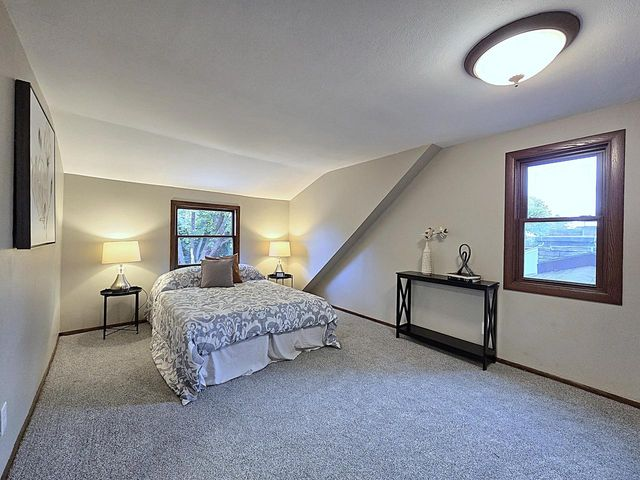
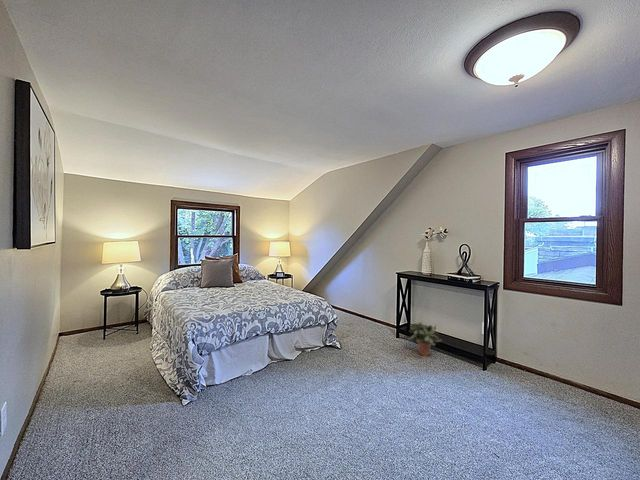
+ potted plant [407,321,443,357]
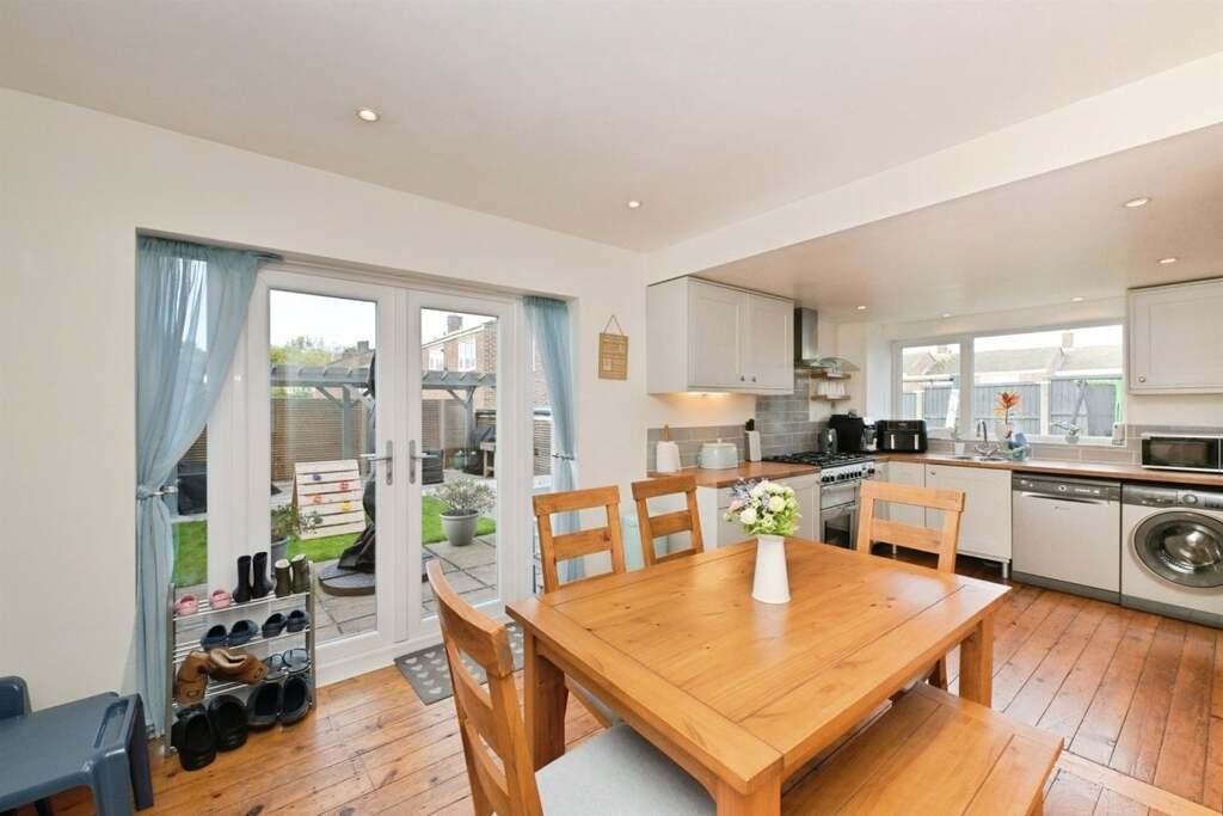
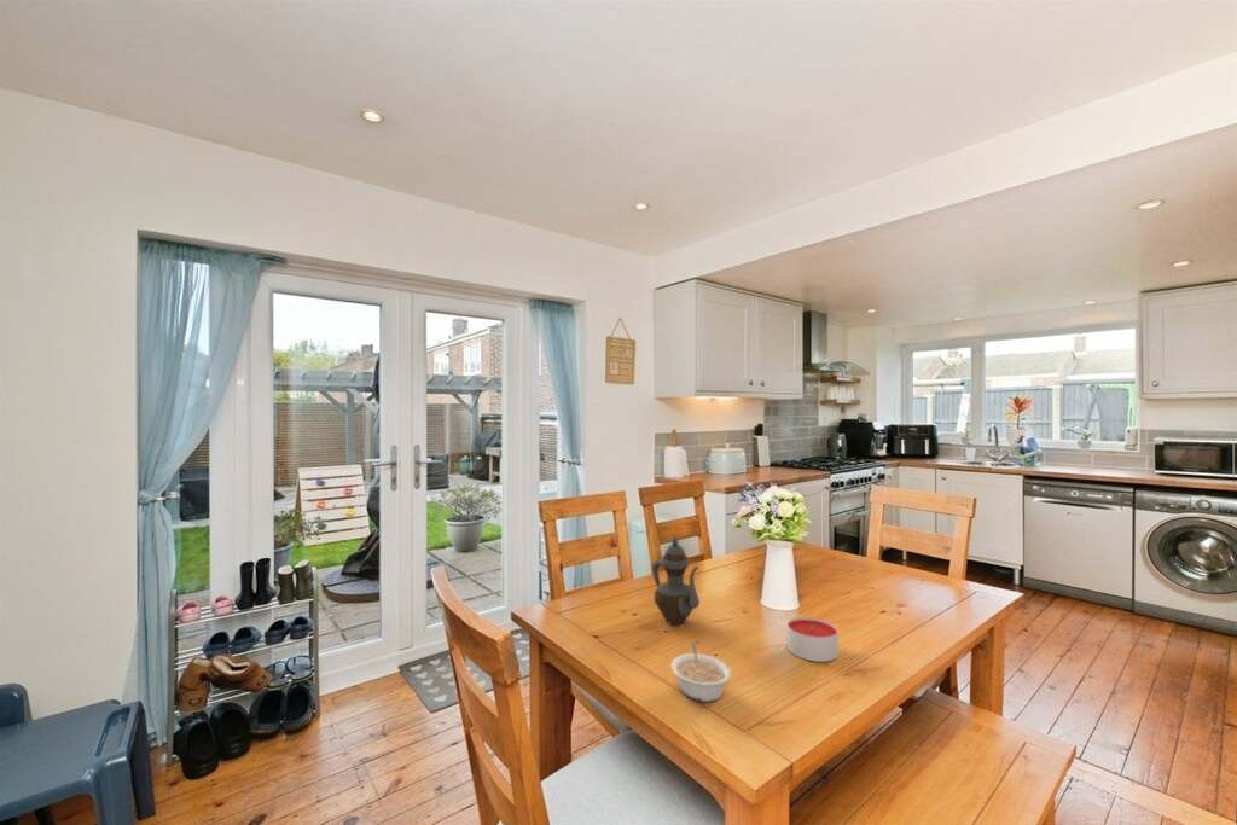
+ teapot [651,535,701,626]
+ candle [786,616,840,663]
+ legume [669,643,732,703]
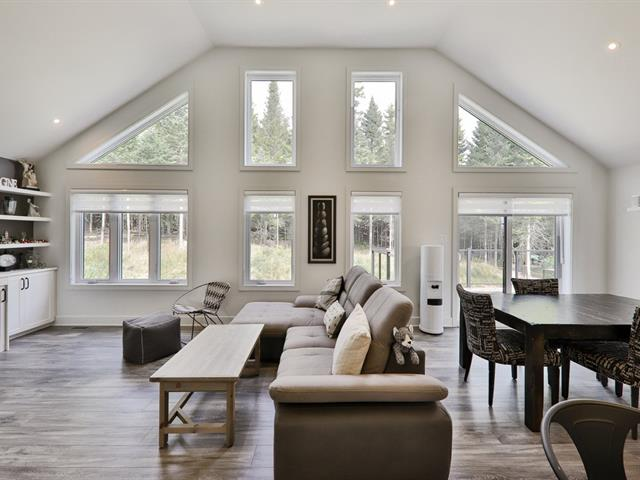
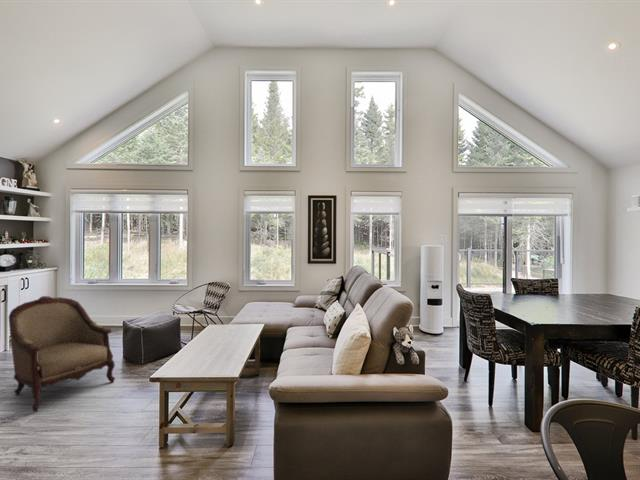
+ armchair [8,295,116,413]
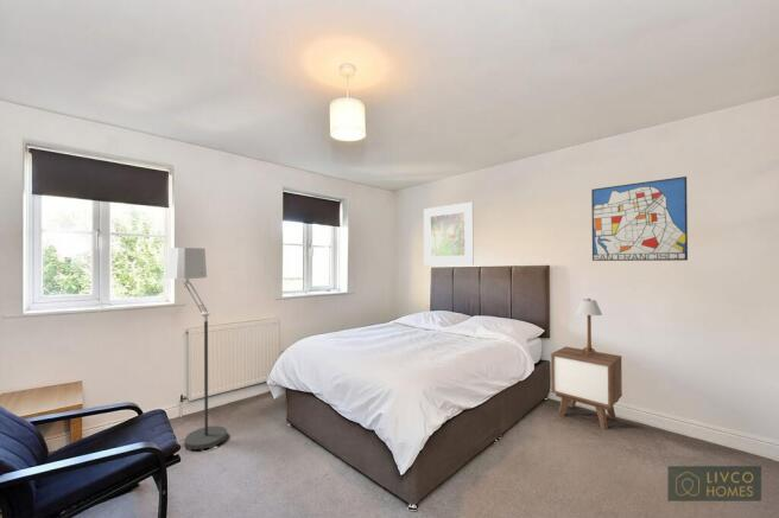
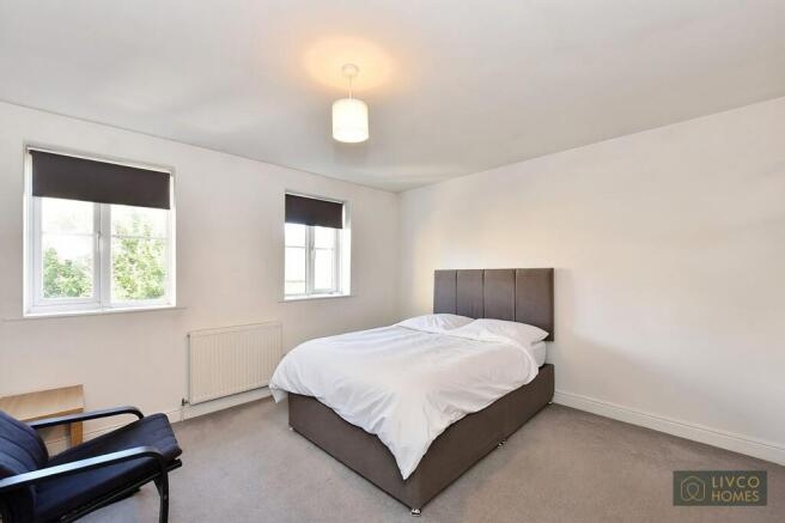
- nightstand [550,345,623,430]
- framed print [423,200,475,266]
- table lamp [576,298,603,356]
- floor lamp [166,247,228,453]
- wall art [590,175,689,262]
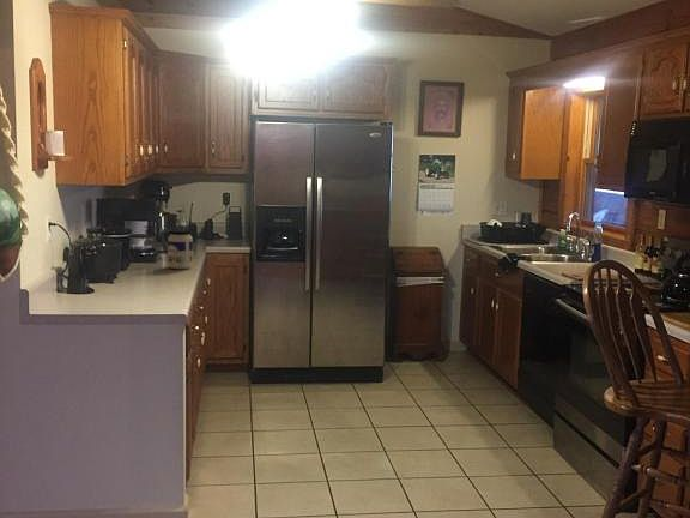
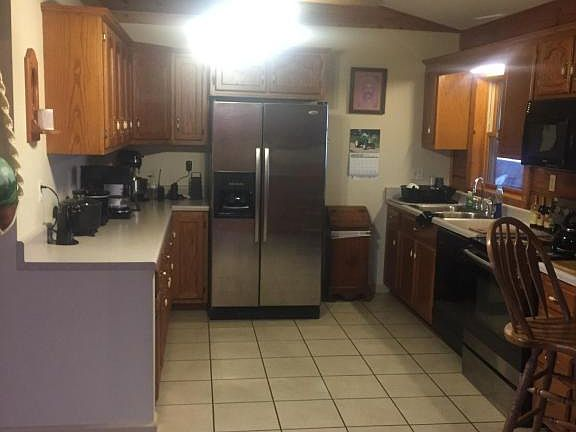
- jar [167,229,194,270]
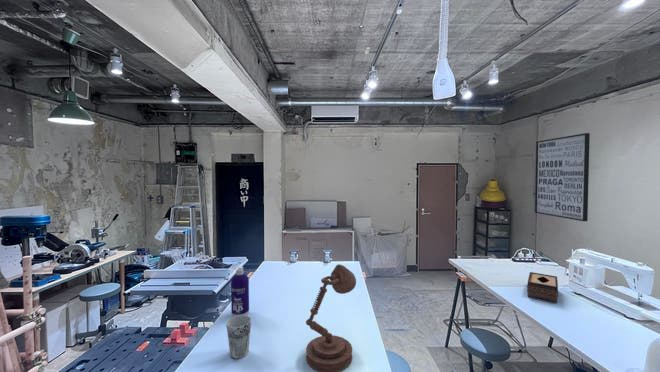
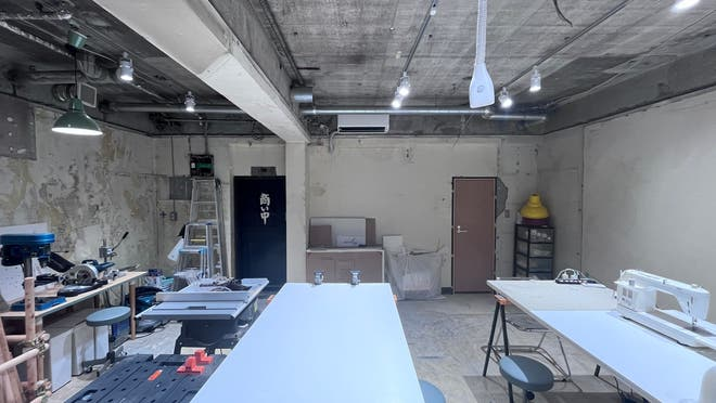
- cup [225,315,252,360]
- tissue box [526,271,559,303]
- desk lamp [305,263,357,372]
- spray bottle [230,266,250,317]
- wall art [534,132,591,222]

━━━━━━━━━━━━━━━━━━━━━━━━━━━━━━

About this task: Write the data out again exactly, but without its images.

Answer box:
+ potted plant [407,321,443,357]
+ teapot [651,535,701,626]
+ candle [786,616,840,663]
+ legume [669,643,732,703]
+ armchair [8,295,116,413]
- nightstand [550,345,623,430]
- framed print [423,200,475,266]
- table lamp [576,298,603,356]
- floor lamp [166,247,228,453]
- wall art [590,175,689,262]
- jar [167,229,194,270]
- cup [225,315,252,360]
- tissue box [526,271,559,303]
- desk lamp [305,263,357,372]
- spray bottle [230,266,250,317]
- wall art [534,132,591,222]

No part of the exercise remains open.